**Activity 1**
Please render the lines read from the page pictures in the records below as a JSON list of strings, one string per line, with blank lines left out. Leave the pictures themselves out of the answer.

**Text block**
Wednesday 14 October 2015

Go to Hell or Atlanta, Whichever Comes First Kara Walker at Victoria Miro Catherine Johnson



A view of an earlier Kara Walker Installation, Darkytown Rebellion at Sikkema Jenkins Gallery 
I don't know a lot about the American Civil War. I've read Amanda Foreman's book and a few others. I've seen photographs, some of the first war pictures ever taken. I remember a terribly emotional TV show with Cicely Tyson as a 100 year old ex slave remembering the war.

I know it was a war about slavery and a clash of ideals. I know the Unionist north won and that the south, the Confederacy, saw themselves as rebels fighting for  their way of life which included the right to buy and sell and own other individuals.

I'm writing about it today because last week I went to an art exhibition. It was unusual in that it made me feel so much at once. I think we are so used to our culture being so saturated with images that they lose their power. Occasionally something will break through, for example in recent months the photograph of Aylan Kurdi provoked a massive response, but that was particularly shocking. And so terrifying it was hard to look at.

Kara Walker's life size friezes are, at first glance, very easy on the eye.

I don't go to loads of art exhibitions, previously to this I saw some local artists' work exhibited in a derelict newspaper building, oh and a couple of weeks ago I popped into the National Portrait Gallery to look at the portraits of the Tudors. Oh I do love those paintings!

But last week I went to the Victoria Miro gallery to see a new show by an artist whose work I've only ever seen before in books or in photographs.

The title of the show is the title of this blog, Go to Hell or Atlanta, Whichever Comes First, the artist Kara Walker is known for her silhouette cut out friezes. Which on first glance appear whimsical and  almost fairytale, but on closer inspection are also insightful, political, shocking and horrific.

The show was  Walker's reaction to the Confederate Monument, Stone Mountain, a colossal carving of Confederate Generals on the side of a mountain. This mountain was the site of the founding of the second Ku Klux Klan in 1915, and in 1916 the Daughters of the Confederacy commissioned the carving.  Several artists worked on the sculpture, there were accidents and fallings out. It was not finished until 1970 when it was 'consecrated.  (the State of Georgia bought the mountain off the Venables family who were big in the Klan in 1958).


The Klan rise again, Stone Mountain 1915 from the Atlanta Constitution newspaper

The Stone Mountain Monument, Georgia

This show was Kara Walker's response to this gigantic memorial. There were preliminary sketches downstairs in the gallery and then upstairs one massive open space with the finished frieze on one side and a massive photograph of the monument on the other.

**Data provided**
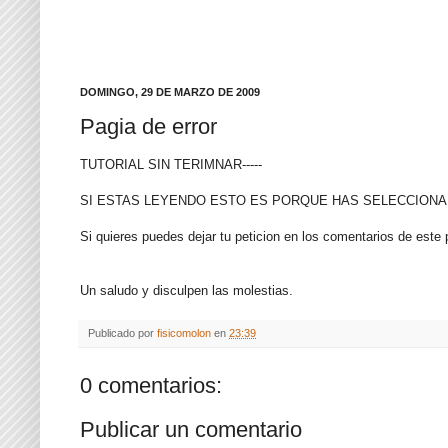
DOMINGO, 29 DE MARZO DE 2009
Pagia de error
TUTORIAL SIN TERIMNAR-----
SI ESTAS LEYENDO ESTO ES PORQUE HAS SELECCIONAD
Si quieres puedes dejar tu peticion en los comentarios de este 
Un saludo y disculpen las molestias.
Publicado por
fisicomolon
en
23:39
0 comentarios:
Publicar un comentario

**Activity 2**
Based on the blog post about the Kara Walker show, mark each statement yes or no, and quote the words that decide it. (a) The Stone Mountain carving was finished in 1970. (b) Before this show, the writer had seen Kara Walker's work in person. (c) The finished frieze was shown downstairs in the gallery.

**Response box 1**
[
  "DOMINGO, 29 DE MARZO DE 2009",
  "Pagia de error",
  "TUTORIAL SIN TERIMNAR-----",
  "SI ESTAS LEYENDO ESTO ES PORQUE HAS SELECCIONAD",
  "Si quieres puedes dejar tu peticion en los comentarios de este ",
  "Un saludo y disculpen las molestias.",
  "Publicado por",
  "fisicomolon",
  "en",
  "23:39",
  "0 comentarios:",
  "Publicar un comentario"
]

**Response box 2**
(a) Yes: "It was not finished until 1970"
(b) No: "an artist whose work I've only ever seen before in books or in photographs"
(c) No: "upstairs one massive open space with the finished frieze on one side"